### REQUIREMENT
Within the listing below, please copy exactly the lines between the line holding "Situacija alarmantna, direktor" and the line holding "معنى رؤية تنظيف الطفل من البراز", inclusive.

------------------------------------------------------------

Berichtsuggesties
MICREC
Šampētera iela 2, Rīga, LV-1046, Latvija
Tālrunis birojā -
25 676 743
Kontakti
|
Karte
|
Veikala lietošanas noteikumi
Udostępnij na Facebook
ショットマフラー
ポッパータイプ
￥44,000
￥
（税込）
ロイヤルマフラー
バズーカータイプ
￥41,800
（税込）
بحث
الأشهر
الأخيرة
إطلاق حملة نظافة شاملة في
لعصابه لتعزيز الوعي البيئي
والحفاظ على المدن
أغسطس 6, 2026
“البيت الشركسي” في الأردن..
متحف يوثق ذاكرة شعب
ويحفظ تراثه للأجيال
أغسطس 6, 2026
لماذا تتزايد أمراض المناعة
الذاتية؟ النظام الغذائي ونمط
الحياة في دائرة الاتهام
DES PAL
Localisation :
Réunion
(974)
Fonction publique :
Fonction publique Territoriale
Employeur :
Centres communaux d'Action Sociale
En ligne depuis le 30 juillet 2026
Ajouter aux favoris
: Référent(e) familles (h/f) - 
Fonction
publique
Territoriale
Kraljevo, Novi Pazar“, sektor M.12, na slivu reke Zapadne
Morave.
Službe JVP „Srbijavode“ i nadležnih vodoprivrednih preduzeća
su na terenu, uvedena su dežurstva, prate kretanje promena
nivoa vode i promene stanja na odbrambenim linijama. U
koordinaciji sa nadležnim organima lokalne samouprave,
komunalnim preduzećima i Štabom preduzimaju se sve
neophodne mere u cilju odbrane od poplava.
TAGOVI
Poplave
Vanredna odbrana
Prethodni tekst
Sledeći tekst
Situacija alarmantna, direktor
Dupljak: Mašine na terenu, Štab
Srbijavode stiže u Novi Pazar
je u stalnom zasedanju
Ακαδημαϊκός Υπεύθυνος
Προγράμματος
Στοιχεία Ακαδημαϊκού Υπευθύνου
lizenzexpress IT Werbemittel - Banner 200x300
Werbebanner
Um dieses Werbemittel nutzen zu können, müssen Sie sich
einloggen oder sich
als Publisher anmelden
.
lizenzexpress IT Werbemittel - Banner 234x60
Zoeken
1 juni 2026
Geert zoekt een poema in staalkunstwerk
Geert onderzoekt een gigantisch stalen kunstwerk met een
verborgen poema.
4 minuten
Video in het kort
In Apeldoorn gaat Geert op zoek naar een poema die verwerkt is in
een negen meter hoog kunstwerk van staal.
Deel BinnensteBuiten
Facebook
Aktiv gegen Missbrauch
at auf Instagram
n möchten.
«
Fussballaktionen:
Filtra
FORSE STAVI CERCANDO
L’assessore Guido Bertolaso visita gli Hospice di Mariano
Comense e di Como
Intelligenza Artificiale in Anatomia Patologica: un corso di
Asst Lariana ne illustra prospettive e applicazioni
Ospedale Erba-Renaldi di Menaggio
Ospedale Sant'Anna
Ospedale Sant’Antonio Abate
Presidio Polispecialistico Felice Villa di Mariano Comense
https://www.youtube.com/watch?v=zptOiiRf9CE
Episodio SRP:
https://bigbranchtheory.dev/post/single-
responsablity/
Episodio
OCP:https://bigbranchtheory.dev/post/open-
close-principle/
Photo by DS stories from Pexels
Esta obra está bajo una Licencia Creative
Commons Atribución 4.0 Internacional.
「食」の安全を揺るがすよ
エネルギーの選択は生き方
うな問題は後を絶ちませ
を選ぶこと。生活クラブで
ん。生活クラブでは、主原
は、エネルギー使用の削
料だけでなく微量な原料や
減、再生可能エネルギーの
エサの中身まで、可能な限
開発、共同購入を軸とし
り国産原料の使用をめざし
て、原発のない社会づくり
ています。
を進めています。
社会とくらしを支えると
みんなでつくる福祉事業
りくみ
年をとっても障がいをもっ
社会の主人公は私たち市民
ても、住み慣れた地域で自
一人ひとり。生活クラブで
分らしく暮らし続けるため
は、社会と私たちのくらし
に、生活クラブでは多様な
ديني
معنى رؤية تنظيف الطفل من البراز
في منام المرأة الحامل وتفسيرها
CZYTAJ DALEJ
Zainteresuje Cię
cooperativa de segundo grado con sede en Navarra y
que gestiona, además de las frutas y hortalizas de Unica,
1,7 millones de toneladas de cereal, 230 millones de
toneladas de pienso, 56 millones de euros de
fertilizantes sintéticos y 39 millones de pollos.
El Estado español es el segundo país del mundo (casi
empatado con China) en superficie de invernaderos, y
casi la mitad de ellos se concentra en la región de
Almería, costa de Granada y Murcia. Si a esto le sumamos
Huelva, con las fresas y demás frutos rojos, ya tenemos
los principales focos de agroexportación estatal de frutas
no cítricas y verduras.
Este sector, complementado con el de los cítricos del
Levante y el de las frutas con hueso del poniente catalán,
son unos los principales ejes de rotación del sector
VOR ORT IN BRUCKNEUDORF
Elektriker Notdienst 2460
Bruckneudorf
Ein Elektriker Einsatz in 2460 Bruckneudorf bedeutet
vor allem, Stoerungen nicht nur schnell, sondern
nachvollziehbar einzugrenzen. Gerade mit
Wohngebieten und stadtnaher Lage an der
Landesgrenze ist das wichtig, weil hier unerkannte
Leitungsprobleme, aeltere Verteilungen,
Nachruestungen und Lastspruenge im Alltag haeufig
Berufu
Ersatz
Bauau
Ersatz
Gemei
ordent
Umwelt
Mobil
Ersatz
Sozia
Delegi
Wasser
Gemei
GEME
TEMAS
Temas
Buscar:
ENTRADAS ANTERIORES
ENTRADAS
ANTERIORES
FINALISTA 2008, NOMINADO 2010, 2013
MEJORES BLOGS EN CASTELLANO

------------------------------------------------------------

### RESPONSE
Situacija alarmantna, direktor
Dupljak: Mašine na terenu, Štab
Srbijavode stiže u Novi Pazar
je u stalnom zasedanju
Ακαδημαϊκός Υπεύθυνος
Προγράμματος
Στοιχεία Ακαδημαϊκού Υπευθύνου
lizenzexpress IT Werbemittel - Banner 200x300
Werbebanner
Um dieses Werbemittel nutzen zu können, müssen Sie sich
einloggen oder sich
als Publisher anmelden
.
lizenzexpress IT Werbemittel - Banner 234x60
Zoeken
1 juni 2026
Geert zoekt een poema in staalkunstwerk
Geert onderzoekt een gigantisch stalen kunstwerk met een
verborgen poema.
4 minuten
Video in het kort
In Apeldoorn gaat Geert op zoek naar een poema die verwerkt is in
een negen meter hoog kunstwerk van staal.
Deel BinnensteBuiten
Facebook
Aktiv gegen Missbrauch
at auf Instagram
n möchten.
«
Fussballaktionen:
Filtra
FORSE STAVI CERCANDO
L’assessore Guido Bertolaso visita gli Hospice di Mariano
Comense e di Como
Intelligenza Artificiale in Anatomia Patologica: un corso di
Asst Lariana ne illustra prospettive e applicazioni
Ospedale Erba-Renaldi di Menaggio
Ospedale Sant'Anna
Ospedale Sant’Antonio Abate
Presidio Polispecialistico Felice Villa di Mariano Comense
https://www.youtube.com/watch?v=zptOiiRf9CE
Episodio SRP:
https://bigbranchtheory.dev/post/single-
responsablity/
Episodio
OCP:https://bigbranchtheory.dev/post/open-
close-principle/
Photo by DS stories from Pexels
Esta obra está bajo una Licencia Creative
Commons Atribución 4.0 Internacional.
「食」の安全を揺るがすよ
エネルギーの選択は生き方
うな問題は後を絶ちませ
を選ぶこと。生活クラブで
ん。生活クラブでは、主原
は、エネルギー使用の削
料だけでなく微量な原料や
減、再生可能エネルギーの
エサの中身まで、可能な限
開発、共同購入を軸とし
り国産原料の使用をめざし
て、原発のない社会づくり
ています。
を進めています。
社会とくらしを支えると
みんなでつくる福祉事業
りくみ
年をとっても障がいをもっ
社会の主人公は私たち市民
ても、住み慣れた地域で自
一人ひとり。生活クラブで
分らしく暮らし続けるため
は、社会と私たちのくらし
に、生活クラブでは多様な
ديني
معنى رؤية تنظيف الطفل من البراز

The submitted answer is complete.